> [What to produce]: List every line in the entries below that contains the word "print", counting only matches with the same case.

================

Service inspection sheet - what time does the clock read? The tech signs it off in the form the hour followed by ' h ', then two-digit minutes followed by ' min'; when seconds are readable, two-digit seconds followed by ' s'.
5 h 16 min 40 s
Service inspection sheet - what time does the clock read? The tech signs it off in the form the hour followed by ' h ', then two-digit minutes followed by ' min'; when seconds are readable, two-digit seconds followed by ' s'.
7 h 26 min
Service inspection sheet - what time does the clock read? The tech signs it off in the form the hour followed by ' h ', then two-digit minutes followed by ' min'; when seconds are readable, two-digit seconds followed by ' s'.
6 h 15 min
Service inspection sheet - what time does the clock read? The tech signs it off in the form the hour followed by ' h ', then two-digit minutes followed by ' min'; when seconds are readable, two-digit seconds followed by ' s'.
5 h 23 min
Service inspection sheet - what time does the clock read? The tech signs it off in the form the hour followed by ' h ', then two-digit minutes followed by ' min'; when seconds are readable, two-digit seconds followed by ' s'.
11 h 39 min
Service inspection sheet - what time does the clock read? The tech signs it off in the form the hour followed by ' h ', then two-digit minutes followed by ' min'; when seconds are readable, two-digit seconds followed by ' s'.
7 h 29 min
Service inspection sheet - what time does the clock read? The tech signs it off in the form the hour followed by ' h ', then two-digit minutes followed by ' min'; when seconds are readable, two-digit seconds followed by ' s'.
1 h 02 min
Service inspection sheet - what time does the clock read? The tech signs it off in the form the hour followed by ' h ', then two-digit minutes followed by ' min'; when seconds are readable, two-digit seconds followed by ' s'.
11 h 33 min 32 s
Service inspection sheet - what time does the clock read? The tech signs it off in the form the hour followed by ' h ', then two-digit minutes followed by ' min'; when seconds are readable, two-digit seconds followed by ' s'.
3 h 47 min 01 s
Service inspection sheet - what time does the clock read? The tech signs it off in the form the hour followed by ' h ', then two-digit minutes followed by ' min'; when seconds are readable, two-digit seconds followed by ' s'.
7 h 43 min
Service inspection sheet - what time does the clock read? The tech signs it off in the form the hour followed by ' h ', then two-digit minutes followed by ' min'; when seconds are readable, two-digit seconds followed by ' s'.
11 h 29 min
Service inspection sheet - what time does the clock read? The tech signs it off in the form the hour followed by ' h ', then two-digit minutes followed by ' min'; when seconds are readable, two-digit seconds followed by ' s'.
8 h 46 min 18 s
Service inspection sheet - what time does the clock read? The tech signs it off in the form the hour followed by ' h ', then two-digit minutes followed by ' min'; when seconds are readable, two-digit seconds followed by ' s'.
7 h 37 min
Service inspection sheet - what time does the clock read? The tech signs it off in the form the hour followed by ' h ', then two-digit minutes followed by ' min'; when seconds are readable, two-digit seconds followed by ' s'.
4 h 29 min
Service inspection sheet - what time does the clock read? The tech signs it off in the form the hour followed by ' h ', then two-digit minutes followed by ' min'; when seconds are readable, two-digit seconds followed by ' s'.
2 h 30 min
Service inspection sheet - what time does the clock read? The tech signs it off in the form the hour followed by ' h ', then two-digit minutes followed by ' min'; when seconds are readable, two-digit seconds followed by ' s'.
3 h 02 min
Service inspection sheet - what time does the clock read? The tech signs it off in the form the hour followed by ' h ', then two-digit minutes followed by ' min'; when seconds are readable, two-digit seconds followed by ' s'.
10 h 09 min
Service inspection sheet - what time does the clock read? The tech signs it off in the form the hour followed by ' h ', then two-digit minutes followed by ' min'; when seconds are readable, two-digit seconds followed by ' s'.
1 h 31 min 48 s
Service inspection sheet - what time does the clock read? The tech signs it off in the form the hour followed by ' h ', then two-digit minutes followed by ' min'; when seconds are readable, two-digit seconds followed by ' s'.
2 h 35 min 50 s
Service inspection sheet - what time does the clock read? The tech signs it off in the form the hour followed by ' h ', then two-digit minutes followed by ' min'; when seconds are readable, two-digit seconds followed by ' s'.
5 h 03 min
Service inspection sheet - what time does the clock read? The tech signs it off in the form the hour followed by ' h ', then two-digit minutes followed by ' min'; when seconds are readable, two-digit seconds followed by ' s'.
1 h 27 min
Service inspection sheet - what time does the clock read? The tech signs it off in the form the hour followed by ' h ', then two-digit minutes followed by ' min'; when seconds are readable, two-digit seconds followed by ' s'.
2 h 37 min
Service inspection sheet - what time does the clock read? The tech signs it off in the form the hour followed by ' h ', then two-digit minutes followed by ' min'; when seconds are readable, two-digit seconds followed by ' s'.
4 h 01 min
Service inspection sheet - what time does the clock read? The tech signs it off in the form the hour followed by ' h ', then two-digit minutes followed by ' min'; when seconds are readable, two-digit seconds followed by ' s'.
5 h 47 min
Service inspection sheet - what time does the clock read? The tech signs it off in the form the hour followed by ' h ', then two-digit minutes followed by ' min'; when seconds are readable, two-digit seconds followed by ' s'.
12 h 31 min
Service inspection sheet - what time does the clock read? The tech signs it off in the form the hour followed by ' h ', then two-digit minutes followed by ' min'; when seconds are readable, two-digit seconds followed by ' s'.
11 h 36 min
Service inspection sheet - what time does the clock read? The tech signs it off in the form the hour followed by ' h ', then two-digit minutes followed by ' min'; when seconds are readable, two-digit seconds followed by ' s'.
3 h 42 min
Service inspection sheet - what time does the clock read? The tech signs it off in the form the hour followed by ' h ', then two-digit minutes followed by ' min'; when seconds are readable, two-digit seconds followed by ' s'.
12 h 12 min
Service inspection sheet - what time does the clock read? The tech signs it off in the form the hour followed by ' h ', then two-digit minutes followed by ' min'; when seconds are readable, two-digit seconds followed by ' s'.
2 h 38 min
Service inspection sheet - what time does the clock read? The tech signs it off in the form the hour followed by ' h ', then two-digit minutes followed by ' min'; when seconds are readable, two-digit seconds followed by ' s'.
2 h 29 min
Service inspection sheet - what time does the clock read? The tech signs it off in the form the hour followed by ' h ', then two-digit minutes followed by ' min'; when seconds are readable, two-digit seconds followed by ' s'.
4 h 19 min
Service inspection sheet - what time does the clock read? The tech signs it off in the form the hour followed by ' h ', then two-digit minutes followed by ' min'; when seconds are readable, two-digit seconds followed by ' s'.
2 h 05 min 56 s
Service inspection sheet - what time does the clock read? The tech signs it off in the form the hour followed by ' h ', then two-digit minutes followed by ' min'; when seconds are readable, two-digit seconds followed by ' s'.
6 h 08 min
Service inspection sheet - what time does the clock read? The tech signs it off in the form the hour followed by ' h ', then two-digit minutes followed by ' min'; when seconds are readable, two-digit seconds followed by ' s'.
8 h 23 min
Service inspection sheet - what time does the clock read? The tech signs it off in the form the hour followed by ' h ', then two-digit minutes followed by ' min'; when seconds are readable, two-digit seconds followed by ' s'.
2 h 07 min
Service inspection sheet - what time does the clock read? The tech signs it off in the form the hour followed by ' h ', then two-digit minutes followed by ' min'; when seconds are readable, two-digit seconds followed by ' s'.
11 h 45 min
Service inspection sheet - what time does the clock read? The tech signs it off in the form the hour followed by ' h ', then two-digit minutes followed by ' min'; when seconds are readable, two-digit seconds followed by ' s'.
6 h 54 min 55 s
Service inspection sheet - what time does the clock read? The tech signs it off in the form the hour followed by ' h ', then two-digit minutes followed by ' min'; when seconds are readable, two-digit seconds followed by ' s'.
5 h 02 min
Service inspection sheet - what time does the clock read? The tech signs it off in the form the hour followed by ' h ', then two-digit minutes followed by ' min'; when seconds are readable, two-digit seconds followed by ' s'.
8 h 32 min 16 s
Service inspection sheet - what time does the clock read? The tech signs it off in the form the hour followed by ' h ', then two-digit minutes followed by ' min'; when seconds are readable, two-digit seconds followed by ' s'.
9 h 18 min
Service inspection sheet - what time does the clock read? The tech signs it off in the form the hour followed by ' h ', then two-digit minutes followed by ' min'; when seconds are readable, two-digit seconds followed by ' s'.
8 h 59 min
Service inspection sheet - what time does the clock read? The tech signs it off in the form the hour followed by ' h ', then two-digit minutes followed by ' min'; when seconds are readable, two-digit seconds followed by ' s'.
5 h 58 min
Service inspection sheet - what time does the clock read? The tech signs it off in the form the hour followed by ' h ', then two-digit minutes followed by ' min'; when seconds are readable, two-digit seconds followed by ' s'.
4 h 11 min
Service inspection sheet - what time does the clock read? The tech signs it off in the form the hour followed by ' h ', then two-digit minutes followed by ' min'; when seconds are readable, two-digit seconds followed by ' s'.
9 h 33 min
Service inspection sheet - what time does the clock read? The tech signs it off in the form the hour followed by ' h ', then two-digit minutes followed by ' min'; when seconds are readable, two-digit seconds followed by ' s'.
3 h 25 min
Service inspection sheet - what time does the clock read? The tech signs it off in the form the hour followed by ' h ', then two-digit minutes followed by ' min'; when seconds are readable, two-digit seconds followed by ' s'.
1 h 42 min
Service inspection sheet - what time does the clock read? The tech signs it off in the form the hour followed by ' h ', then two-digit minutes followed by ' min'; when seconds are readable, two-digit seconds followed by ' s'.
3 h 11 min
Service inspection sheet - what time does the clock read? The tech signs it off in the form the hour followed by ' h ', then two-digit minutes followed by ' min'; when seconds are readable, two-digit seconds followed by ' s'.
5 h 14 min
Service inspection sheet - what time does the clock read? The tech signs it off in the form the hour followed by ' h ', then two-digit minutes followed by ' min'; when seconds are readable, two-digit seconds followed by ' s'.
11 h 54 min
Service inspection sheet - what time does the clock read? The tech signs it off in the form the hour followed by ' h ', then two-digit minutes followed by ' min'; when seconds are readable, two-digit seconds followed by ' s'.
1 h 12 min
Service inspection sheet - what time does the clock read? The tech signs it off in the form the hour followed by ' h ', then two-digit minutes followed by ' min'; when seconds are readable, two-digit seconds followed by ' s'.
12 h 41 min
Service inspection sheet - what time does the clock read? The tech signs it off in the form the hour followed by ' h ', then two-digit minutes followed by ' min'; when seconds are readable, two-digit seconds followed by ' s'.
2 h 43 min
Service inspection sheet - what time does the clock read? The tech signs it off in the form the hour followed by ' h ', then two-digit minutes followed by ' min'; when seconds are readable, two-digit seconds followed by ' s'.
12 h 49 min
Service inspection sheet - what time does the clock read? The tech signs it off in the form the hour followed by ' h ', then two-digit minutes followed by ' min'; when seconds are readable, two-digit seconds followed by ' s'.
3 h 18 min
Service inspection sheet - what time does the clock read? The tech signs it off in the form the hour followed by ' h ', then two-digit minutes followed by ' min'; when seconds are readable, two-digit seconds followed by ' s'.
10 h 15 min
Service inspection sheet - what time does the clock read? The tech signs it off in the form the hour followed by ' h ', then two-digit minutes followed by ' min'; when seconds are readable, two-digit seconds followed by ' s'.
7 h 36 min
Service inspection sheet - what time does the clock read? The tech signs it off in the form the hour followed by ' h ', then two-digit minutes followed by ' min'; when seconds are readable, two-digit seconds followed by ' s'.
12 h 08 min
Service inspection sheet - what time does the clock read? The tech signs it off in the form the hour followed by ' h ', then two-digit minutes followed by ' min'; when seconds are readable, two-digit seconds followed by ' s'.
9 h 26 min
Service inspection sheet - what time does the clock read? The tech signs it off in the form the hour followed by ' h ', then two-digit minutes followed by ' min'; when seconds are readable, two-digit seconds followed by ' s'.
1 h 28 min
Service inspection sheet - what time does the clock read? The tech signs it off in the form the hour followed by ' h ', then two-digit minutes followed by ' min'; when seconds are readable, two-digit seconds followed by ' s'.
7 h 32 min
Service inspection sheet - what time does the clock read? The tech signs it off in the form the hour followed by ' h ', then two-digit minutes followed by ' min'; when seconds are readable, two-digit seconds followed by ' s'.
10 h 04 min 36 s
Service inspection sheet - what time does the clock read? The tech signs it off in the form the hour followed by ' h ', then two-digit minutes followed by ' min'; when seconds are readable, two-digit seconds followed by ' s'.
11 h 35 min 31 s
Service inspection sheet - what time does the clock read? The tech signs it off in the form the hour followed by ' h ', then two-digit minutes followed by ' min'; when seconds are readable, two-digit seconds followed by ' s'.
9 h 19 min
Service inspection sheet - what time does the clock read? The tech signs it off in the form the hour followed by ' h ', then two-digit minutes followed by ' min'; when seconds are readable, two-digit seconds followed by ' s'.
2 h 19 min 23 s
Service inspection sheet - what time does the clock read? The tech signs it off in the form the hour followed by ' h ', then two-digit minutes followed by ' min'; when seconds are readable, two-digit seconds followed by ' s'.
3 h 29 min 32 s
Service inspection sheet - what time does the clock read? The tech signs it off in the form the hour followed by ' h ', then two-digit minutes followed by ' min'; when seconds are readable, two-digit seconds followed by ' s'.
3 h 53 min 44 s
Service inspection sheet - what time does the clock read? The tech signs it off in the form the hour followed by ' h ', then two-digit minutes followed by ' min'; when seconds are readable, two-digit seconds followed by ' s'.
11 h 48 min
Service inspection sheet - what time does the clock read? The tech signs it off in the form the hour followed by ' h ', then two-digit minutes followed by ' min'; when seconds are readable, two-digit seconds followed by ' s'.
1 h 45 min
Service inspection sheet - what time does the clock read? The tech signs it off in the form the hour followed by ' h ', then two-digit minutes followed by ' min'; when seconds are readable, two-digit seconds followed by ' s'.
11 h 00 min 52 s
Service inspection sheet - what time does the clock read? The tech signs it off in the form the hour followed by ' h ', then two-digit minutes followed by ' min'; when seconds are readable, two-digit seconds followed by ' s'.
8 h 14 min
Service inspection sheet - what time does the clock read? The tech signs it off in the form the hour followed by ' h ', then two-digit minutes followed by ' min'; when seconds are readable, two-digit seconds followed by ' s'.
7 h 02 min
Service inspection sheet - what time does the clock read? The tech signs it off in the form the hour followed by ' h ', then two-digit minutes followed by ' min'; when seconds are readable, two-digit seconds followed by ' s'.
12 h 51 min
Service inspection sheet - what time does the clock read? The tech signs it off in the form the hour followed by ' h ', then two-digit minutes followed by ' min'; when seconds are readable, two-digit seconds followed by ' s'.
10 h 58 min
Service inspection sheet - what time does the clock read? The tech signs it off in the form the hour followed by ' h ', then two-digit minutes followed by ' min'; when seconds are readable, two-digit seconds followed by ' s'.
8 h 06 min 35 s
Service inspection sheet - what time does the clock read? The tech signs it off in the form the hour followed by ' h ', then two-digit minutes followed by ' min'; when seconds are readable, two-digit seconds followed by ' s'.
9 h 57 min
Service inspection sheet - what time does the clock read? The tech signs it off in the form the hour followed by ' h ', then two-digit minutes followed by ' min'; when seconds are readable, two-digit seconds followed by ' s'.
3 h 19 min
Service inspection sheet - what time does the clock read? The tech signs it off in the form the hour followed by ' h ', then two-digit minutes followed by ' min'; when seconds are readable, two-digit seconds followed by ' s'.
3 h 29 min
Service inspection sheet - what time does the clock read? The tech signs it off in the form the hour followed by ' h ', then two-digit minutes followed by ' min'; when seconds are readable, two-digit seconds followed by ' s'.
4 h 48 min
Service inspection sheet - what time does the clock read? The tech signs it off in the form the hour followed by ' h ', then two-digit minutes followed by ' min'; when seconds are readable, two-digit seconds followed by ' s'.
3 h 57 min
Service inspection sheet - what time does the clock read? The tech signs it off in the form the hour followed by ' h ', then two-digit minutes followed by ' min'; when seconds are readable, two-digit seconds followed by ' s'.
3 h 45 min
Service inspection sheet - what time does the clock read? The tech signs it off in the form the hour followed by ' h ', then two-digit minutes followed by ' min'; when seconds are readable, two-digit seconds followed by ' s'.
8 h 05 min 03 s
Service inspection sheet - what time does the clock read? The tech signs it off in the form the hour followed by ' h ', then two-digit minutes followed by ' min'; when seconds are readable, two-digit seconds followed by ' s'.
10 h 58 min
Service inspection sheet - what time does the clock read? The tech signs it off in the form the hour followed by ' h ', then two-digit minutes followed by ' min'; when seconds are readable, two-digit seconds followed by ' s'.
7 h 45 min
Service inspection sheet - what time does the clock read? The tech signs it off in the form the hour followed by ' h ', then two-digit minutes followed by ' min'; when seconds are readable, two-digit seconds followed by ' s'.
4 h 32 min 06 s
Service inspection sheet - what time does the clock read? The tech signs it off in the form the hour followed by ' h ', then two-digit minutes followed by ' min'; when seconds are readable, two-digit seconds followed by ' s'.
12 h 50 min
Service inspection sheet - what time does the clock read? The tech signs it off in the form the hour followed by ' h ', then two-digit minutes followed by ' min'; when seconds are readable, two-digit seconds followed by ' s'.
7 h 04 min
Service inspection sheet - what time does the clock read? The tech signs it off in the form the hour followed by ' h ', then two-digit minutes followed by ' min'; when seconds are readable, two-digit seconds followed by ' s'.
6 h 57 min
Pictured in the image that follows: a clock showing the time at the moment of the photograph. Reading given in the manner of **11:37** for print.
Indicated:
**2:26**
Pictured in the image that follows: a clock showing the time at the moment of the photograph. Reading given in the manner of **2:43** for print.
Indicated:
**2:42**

================

> [Task answer]:
Pictured in the image that follows: a clock showing the time at the moment of the photograph. Reading given in the manner of **11:37** for print.
Pictured in the image that follows: a clock showing the time at the moment of the photograph. Reading given in the manner of **2:43** for print.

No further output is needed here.